▸ What to produce:
Pictures excluded, reproduce exactly the lines below from the one with "after the cursor" through the one with "laureates to date, the", both included.

▸ Collected data:
———
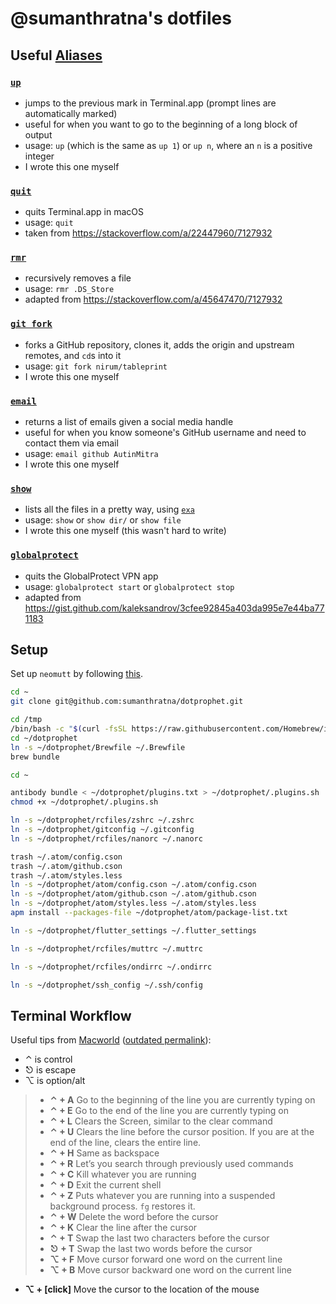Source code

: # @sumanthratna's dotfiles

## Useful [Aliases](./aliases)

### [`up`](./aliases/up)

-   jumps to the previous mark in Terminal.app (prompt lines are automatically marked)
-   useful for when you want to go to the beginning of a long block of output
-   usage: `up` (which is the same as `up 1`) or `up n`, where an `n` is a positive integer
-   I wrote this one myself

### [`quit`](./aliases/quit)

-   quits Terminal.app in macOS
-   usage: `quit`
-   taken from <https://stackoverflow.com/a/22447960/7127932>

### [`rmr`](./aliases/rmr)

-   recursively removes a file
-   usage: `rmr .DS_Store`
-   adapted from <https://stackoverflow.com/a/45647470/7127932>

### [`git fork`](./aliases/git)

-   forks a GitHub repository, clones it, adds the origin and upstream remotes, and `cd`s into it
-   usage: `git fork nirum/tableprint`
-   I wrote this one myself

### [`email`](./aliases/email)

-   returns a list of emails given a social media handle
-   useful for when you know someone's GitHub username and need to contact them via email
-   usage: `email github AutinMitra`
-   I wrote this one myself

### [`show`](./aliases/show)

-   lists all the files in a pretty way, using [`exa`](https://the.exa.website/)
-   usage: `show` or `show dir/` or `show file`
-   I wrote this one myself (this wasn't hard to write)

### [`globalprotect`](./aliases/globalprotect)

-   quits the GlobalProtect VPN app
-   usage: `globalprotect start` or `globalprotect stop`
-   adapted from <https://gist.github.com/kaleksandrov/3cfee92845a403da995e7e44ba771183>

## Setup

Set up `neomutt` by following [this](https://unix.stackexchange.com/a/223088).

```zsh
cd ~
git clone git@github.com:sumanthratna/dotprophet.git

cd /tmp
/bin/bash -c "$(curl -fsSL https://raw.githubusercontent.com/Homebrew/install/master/install.sh)"
cd ~/dotprophet
ln -s ~/dotprophet/Brewfile ~/.Brewfile
brew bundle

cd ~

antibody bundle < ~/dotprophet/plugins.txt > ~/dotprophet/.plugins.sh
chmod +x ~/dotprophet/.plugins.sh

ln -s ~/dotprophet/rcfiles/zshrc ~/.zshrc
ln -s ~/dotprophet/gitconfig ~/.gitconfig
ln -s ~/dotprophet/rcfiles/nanorc ~/.nanorc

trash ~/.atom/config.cson
trash ~/.atom/github.cson
trash ~/.atom/styles.less
ln -s ~/dotprophet/atom/config.cson ~/.atom/config.cson
ln -s ~/dotprophet/atom/github.cson ~/.atom/github.cson
ln -s ~/dotprophet/atom/styles.less ~/.atom/styles.less
apm install --packages-file ~/dotprophet/atom/package-list.txt

ln -s ~/dotprophet/flutter_settings ~/.flutter_settings

ln -s ~/dotprophet/rcfiles/muttrc ~/.muttrc

ln -s ~/dotprophet/rcfiles/ondirrc ~/.ondirrc

ln -s ~/dotprophet/ssh_config ~/.ssh/config
```

## Terminal Workflow

Useful tips from [Macworld](http://hints.macworld.com/article.php?story=20140114080042155#comments) ([outdated permalink](http://hints.macworld.com/comment.php?mode=view&cid=132941)):

-   ⌃ is control
-   ⎋ is escape
-   ⌥ is option/alt

> -   **⌃ + A** Go to the beginning of the line you are currently typing on
> -   **⌃ + E** Go to the end of the line you are currently typing on
> -   **⌃ + L** Clears the Screen, similar to the clear command
> -   **⌃ + U** Clears the line before the cursor position. If you are at the end of the line, clears the entire line.
> -   **⌃ + H** Same as backspace
> -   **⌃ + R** Let’s you search through previously used commands
> -   **⌃ + C** Kill whatever you are running
> -   **⌃ + D** Exit the current shell
> -   **⌃ + Z** Puts whatever you are running into a suspended background process. `fg` restores it.
> -   **⌃ + W** Delete the word before the cursor
> -   **⌃ + K** Clear the line after the cursor
> -   **⌃ + T** Swap the last two characters before the cursor
> -   **⎋ + T** Swap the last two words before the cursor
> -   **⌥ + F** Move cursor forward one word on the current line
> -   **⌥ + B** Move cursor backward one word on the current line

-   **⌥ + [click]** Move the cursor to the location of the mouse
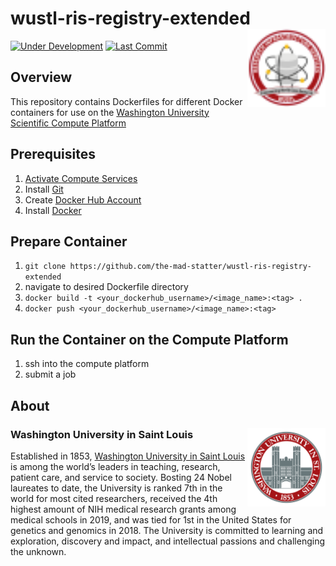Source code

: # wustl-ris-registry-extended <img src="img/ris_logo.png" align="right" width="125px" />

[![Under Development](https://img.shields.io/badge/status-under%20development-red.svg)](https://github.com/the-mad-statter/wustl-ris-registry-extended)
[![Last Commit](https://img.shields.io/github/last-commit/the-mad-statter/wustl-ris-registry-extended.svg)](https://github.com/the-mad-statter/wustl-ris-registry-extended/commits/master)

## Overview

This repository contains Dockerfiles for different Docker containers for use on the [Washington University Scientific Compute Platform](https://docs.ris.wustl.edu/doc/compute/02_compute.html)

## Prerequisites

1. [Activate Compute Services](https://ris.wustl.edu/services/compute/resources/)
2. Install [Git](https://git-scm.com/downloads)
3. Create [Docker Hub Account](https://hub.docker.com/)
4. Install [Docker](https://docs.docker.com/get-docker/)

## Prepare Container

1. `git clone https://github.com/the-mad-statter/wustl-ris-registry-extended`
2. navigate to desired Dockerfile directory
3. `docker build -t <your_dockerhub_username>/<image_name>:<tag> .`
4. `docker push <your_dockerhub_username>/<image_name>:<tag>`

## Run the Container on the Compute Platform

1. ssh into the compute platform
2. submit a job

## About

### Washington University in Saint Louis <img src="img/brookings_seal.png" align="right" width="125px"/>

Established in 1853, [Washington University in Saint
Louis](https://www.wustl.edu) is among the world’s leaders in teaching,
research, patient care, and service to society. Bosting 24 Nobel
laureates to date, the University is ranked 7th in the world for most
cited researchers, received the 4th highest amount of NIH medical
research grants among medical schools in 2019, and was tied for 1st in
the United States for genetics and genomics in 2018. The University is
committed to learning and exploration, discovery and impact, and
intellectual passions and challenging the unknown.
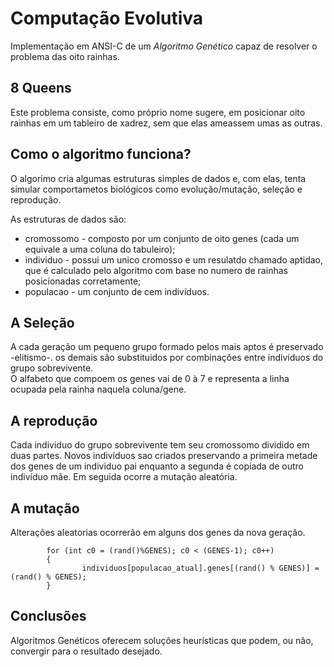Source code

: # Computação Evolutiva
Implementação em ANSI-C de um _Algoritmo Genético_ capaz de resolver o problema das oito rainhas.  
  
    
## 8 Queens  
Este problema consiste, como próprio nome sugere, em posicionar oito rainhas em um tableiro de xadrez, sem que elas ameassem umas as outras.  
  
    
## Como o algoritmo funciona?  
O algorimo cria algumas estruturas simples de dados e, com elas, tenta simular comportametos biológicos como evolução/mutação, seleção e reprodução.  
  
As estruturas de dados são:  
* cromossomo - composto por um conjunto de oito genes (cada um equivale a uma coluna do tabuleiro);
* individuo - possui um unico cromosso e um resulatdo chamado aptidao, que é calculado pelo algoritmo com base no numero de rainhas posicionadas corretamente;
* populacao -  um conjunto de cem indivíduos.  
    
    
## A Seleção
A cada geração um pequeno grupo formado pelos mais aptos é preservado -elitismo-. os demais são substituidos por combinações entre individuos do grupo sobrevivente.  
O alfabeto que compoem os genes vai de 0 à 7 e representa a linha ocupada pela rainha naquela coluna/gene.
  
    
## A reprodução  
Cada individuo do grupo sobrevivente tem seu cromossomo dividido em duas partes. Novos indivíduos sao criados preservando a primeira metade dos genes de um individuo pai enquanto a segunda é copiada de outro indivíduo mãe. Em seguida ocorre a mutação aleatória.
   
   
## A  mutação  
Alterações aleatorias ocorrerão em alguns dos genes da nova geração.
```
        for (int c0 = (rand()%GENES); c0 < (GENES-1); c0++)
        {
                individuos[populacao_atual].genes[(rand() % GENES)] = (rand() % GENES);
        }
```
    
## Conclusões  
Algoritmos Genéticos oferecem soluções heurísticas que podem, ou não, convergir para o resultado desejado.
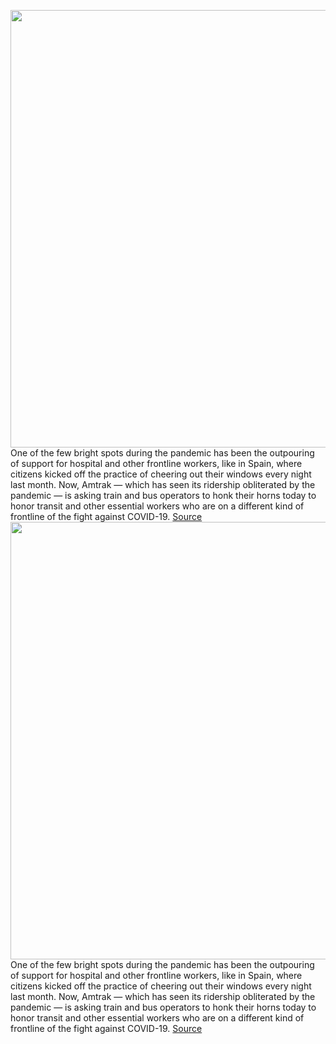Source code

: <img src='https://cdn.vox-cdn.com/thumbor/h6c8CRB0BD9NBJENvuCpDMIMFfY=/603x71:3000x1789/1200x800/filters:focal(1260x760:1740x1240)/cdn.vox-cdn.com/uploads/chorus_image/image/66662909/919088990.jpg.0.jpg' width='700px' /><br/>
One of the few bright spots during the pandemic has been the outpouring of support for hospital and other frontline workers, like in Spain, where citizens kicked off the practice of cheering out their windows every night last month. Now, Amtrak — which has seen its ridership obliterated by the pandemic — is asking train and bus operators to honk their horns today to honor transit and other essential workers who are on a different kind of frontline of the fight against COVID-19.
<a href='https://www.theverge.com/2020/4/16/21223570/amtrak-train-bus-operators-honk-transit-workers-coronavirus'> Source <a/><img src='https://cdn.vox-cdn.com/thumbor/h6c8CRB0BD9NBJENvuCpDMIMFfY=/603x71:3000x1789/1200x800/filters:focal(1260x760:1740x1240)/cdn.vox-cdn.com/uploads/chorus_image/image/66662909/919088990.jpg.0.jpg' width='700px' /><br/>
One of the few bright spots during the pandemic has been the outpouring of support for hospital and other frontline workers, like in Spain, where citizens kicked off the practice of cheering out their windows every night last month. Now, Amtrak — which has seen its ridership obliterated by the pandemic — is asking train and bus operators to honk their horns today to honor transit and other essential workers who are on a different kind of frontline of the fight against COVID-19.
<a href='https://www.theverge.com/2020/4/16/21223570/amtrak-train-bus-operators-honk-transit-workers-coronavirus'> Source <a/>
———
▸ Solution to the problem:
> -   **⌃ + K** Clear the line after the cursor
> -   **⌃ + T** Swap the last two characters before the cursor
> -   **⎋ + T** Swap the last two words before the cursor
> -   **⌥ + F** Move cursor forward one word on the current line
> -   **⌥ + B** Move cursor backward one word on the current line

-   **⌥ + [click]** Move the cursor to the location of the mouse
Source code

: # wustl-ris-registry-extended <img src="img/ris_logo.png" align="right" width="125px" />

[![Under Development](https://img.shields.io/badge/status-under%20development-red.svg)](https://github.com/the-mad-statter/wustl-ris-registry-extended)
[![Last Commit](https://img.shields.io/github/last-commit/the-mad-statter/wustl-ris-registry-extended.svg)](https://github.com/the-mad-statter/wustl-ris-registry-extended/commits/master)

## Overview

This repository contains Dockerfiles for different Docker containers for use on the [Washington University Scientific Compute Platform](https://docs.ris.wustl.edu/doc/compute/02_compute.html)

## Prerequisites

1. [Activate Compute Services](https://ris.wustl.edu/services/compute/resources/)
2. Install [Git](https://git-scm.com/downloads)
3. Create [Docker Hub Account](https://hub.docker.com/)
4. Install [Docker](https://docs.docker.com/get-docker/)

## Prepare Container

1. `git clone https://github.com/the-mad-statter/wustl-ris-registry-extended`
2. navigate to desired Dockerfile directory
3. `docker build -t <your_dockerhub_username>/<image_name>:<tag> .`
4. `docker push <your_dockerhub_username>/<image_name>:<tag>`

## Run the Container on the Compute Platform

1. ssh into the compute platform
2. submit a job

## About

### Washington University in Saint Louis <img src="img/brookings_seal.png" align="right" width="125px"/>

Established in 1853, [Washington University in Saint
Louis](https://www.wustl.edu) is among the world’s leaders in teaching,
research, patient care, and service to society. Bosting 24 Nobel
laureates to date, the University is ranked 7th in the world for most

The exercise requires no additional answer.